• _Exercise aim_: Entries follow. Give back exactly the lines starting at the one containing "चार उन्नत किस्में बायो फोर्टिफाइड" and ending at the one containing "bijgeschreven zodra je", and no other lines.

Segment Start: Record set

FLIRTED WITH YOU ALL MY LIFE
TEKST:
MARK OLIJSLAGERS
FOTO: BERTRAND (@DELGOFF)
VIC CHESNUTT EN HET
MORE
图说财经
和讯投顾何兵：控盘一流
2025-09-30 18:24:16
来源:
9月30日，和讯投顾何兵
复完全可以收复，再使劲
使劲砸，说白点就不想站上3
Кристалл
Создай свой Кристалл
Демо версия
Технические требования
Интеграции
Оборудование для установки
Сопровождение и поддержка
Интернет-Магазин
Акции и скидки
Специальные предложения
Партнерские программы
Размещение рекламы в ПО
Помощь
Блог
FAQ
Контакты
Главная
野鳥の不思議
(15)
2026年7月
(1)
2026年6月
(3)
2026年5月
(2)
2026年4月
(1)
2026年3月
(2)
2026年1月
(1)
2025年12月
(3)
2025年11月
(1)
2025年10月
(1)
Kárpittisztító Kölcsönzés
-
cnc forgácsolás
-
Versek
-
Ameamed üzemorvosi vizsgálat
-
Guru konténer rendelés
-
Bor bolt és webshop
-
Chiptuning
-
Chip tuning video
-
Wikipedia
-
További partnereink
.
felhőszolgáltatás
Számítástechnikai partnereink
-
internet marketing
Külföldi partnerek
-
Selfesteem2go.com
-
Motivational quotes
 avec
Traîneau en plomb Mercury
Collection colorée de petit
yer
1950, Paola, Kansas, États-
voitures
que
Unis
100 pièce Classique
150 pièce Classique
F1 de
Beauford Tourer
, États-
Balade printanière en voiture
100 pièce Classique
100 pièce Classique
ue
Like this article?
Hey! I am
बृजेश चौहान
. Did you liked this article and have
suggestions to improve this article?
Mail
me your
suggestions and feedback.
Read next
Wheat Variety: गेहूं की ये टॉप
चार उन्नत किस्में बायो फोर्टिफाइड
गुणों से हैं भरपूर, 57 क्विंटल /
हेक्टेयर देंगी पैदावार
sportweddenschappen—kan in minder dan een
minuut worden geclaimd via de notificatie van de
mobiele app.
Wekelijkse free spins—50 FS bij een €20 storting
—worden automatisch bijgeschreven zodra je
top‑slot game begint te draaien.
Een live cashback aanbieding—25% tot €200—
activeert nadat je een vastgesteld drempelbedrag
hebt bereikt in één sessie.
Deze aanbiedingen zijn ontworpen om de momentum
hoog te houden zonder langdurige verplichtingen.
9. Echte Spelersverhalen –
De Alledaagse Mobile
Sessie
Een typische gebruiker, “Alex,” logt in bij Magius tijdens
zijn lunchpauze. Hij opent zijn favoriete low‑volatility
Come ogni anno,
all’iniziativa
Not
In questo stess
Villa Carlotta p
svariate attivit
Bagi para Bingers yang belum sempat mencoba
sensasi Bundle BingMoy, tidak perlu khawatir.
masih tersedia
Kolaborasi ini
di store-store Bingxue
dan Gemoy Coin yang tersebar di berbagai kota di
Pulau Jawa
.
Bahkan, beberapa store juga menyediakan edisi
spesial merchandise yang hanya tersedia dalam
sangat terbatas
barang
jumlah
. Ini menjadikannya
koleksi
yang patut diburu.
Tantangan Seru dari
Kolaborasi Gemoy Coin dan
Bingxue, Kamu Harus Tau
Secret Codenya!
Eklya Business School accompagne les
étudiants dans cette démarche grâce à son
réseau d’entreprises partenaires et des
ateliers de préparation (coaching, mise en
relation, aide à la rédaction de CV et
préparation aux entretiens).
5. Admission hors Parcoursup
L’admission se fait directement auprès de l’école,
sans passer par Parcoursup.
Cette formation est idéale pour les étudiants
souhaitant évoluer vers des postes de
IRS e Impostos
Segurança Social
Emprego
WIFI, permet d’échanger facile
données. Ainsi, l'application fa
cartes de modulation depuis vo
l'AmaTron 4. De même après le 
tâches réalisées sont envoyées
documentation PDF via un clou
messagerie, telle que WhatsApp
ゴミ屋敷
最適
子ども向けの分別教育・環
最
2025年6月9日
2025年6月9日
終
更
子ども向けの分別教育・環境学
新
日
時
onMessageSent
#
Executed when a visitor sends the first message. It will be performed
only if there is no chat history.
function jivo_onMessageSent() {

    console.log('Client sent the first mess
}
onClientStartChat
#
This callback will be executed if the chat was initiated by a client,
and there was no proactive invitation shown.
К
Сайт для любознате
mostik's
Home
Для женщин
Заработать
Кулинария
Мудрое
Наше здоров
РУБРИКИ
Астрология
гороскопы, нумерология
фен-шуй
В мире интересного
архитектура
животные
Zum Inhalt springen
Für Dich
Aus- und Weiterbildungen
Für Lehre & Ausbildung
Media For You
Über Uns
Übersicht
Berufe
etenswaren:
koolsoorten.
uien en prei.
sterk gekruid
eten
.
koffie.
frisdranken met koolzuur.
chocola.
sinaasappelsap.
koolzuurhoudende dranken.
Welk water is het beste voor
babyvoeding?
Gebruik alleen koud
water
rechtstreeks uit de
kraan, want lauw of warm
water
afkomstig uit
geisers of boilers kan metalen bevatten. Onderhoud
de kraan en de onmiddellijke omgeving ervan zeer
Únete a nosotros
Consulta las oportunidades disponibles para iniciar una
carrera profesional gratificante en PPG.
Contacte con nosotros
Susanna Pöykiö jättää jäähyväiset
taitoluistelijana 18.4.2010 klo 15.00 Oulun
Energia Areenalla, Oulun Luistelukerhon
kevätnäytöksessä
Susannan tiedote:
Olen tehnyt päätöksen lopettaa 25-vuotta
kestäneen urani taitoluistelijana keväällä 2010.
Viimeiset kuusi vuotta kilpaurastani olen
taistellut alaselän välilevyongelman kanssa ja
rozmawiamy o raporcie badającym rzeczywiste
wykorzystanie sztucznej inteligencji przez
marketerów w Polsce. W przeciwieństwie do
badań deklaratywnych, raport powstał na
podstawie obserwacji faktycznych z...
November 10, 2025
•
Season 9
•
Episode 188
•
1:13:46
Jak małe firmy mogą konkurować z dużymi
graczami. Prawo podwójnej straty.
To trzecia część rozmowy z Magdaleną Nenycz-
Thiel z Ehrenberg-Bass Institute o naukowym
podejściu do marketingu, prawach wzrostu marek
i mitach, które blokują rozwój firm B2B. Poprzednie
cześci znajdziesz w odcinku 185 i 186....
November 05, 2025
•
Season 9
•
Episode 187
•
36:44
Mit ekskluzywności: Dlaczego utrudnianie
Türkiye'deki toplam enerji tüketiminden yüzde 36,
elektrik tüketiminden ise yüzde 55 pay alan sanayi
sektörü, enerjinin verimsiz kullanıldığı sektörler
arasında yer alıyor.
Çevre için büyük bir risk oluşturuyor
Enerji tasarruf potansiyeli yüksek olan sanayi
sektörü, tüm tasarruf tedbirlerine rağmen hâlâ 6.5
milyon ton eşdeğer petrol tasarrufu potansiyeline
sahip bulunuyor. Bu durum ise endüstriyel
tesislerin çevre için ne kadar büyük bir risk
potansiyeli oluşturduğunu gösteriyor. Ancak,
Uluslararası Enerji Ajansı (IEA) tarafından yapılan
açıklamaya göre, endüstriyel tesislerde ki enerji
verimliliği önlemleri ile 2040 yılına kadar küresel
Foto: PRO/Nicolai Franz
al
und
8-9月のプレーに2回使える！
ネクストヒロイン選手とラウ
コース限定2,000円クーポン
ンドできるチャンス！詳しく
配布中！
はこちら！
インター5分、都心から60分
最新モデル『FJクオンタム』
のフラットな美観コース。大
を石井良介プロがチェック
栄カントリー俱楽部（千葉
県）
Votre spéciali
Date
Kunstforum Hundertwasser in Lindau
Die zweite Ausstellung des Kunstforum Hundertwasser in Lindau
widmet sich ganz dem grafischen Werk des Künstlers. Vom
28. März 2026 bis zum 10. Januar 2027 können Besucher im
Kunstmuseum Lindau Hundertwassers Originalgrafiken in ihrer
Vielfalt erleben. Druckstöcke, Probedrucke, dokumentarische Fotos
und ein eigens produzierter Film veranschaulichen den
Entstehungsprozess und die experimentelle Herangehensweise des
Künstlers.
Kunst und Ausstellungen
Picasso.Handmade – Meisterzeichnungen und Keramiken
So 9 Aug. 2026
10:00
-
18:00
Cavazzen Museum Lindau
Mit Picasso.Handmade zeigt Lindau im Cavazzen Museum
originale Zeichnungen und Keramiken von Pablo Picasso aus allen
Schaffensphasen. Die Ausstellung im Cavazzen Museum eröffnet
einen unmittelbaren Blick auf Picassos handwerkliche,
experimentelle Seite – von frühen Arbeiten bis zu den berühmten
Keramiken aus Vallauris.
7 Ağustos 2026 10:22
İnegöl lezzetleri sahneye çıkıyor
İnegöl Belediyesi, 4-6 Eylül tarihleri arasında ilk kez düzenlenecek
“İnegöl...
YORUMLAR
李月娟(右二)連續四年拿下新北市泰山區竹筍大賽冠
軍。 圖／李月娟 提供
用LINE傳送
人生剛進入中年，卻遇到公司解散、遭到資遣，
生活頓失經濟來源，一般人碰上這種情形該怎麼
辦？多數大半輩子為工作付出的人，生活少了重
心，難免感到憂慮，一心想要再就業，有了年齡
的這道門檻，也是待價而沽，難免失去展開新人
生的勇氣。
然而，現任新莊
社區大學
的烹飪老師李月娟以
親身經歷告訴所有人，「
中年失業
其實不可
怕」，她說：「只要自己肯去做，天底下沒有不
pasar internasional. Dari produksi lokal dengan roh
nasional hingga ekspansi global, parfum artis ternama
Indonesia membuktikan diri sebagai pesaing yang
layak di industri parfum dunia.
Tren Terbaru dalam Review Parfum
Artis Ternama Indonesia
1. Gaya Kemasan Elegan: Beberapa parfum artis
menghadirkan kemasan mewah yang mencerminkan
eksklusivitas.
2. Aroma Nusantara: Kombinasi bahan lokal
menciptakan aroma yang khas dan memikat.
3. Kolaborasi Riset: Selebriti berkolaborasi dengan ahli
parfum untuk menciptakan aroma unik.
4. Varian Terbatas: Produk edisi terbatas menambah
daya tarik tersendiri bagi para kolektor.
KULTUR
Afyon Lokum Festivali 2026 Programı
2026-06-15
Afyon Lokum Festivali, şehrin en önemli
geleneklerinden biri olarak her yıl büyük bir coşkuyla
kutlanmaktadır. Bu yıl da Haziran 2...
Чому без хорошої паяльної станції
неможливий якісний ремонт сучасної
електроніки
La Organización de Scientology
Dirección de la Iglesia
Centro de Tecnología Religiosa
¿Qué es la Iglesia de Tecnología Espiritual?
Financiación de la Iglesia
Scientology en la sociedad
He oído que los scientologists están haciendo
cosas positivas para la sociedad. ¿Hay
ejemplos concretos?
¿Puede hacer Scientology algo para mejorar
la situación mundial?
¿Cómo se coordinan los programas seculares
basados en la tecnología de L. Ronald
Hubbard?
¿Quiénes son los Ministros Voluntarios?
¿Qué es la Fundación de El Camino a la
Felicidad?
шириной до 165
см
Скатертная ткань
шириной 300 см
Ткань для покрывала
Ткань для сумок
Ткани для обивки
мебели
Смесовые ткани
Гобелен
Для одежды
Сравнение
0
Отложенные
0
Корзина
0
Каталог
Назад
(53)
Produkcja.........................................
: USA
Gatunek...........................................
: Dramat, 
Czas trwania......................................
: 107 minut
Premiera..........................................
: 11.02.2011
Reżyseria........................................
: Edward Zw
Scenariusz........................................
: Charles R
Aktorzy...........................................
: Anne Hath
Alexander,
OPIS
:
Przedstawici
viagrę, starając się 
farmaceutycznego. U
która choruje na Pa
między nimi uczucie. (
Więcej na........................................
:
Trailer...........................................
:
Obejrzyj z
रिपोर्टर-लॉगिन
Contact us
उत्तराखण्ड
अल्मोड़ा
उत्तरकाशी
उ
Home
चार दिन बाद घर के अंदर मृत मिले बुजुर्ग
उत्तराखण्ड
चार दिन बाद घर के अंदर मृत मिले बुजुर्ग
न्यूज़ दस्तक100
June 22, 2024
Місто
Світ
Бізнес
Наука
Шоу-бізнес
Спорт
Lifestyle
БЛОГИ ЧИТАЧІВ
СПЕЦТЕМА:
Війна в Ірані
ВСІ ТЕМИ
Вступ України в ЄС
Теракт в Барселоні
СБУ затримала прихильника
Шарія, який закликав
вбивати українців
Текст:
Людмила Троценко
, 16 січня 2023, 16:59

Segment End: Record set

• _The completed task_:
चार उन्नत किस्में बायो फोर्टिफाइड
गुणों से हैं भरपूर, 57 क्विंटल /
हेक्टेयर देंगी पैदावार
sportweddenschappen—kan in minder dan een
minuut worden geclaimd via de notificatie van de
mobiele app.
Wekelijkse free spins—50 FS bij een €20 storting
—worden automatisch bijgeschreven zodra je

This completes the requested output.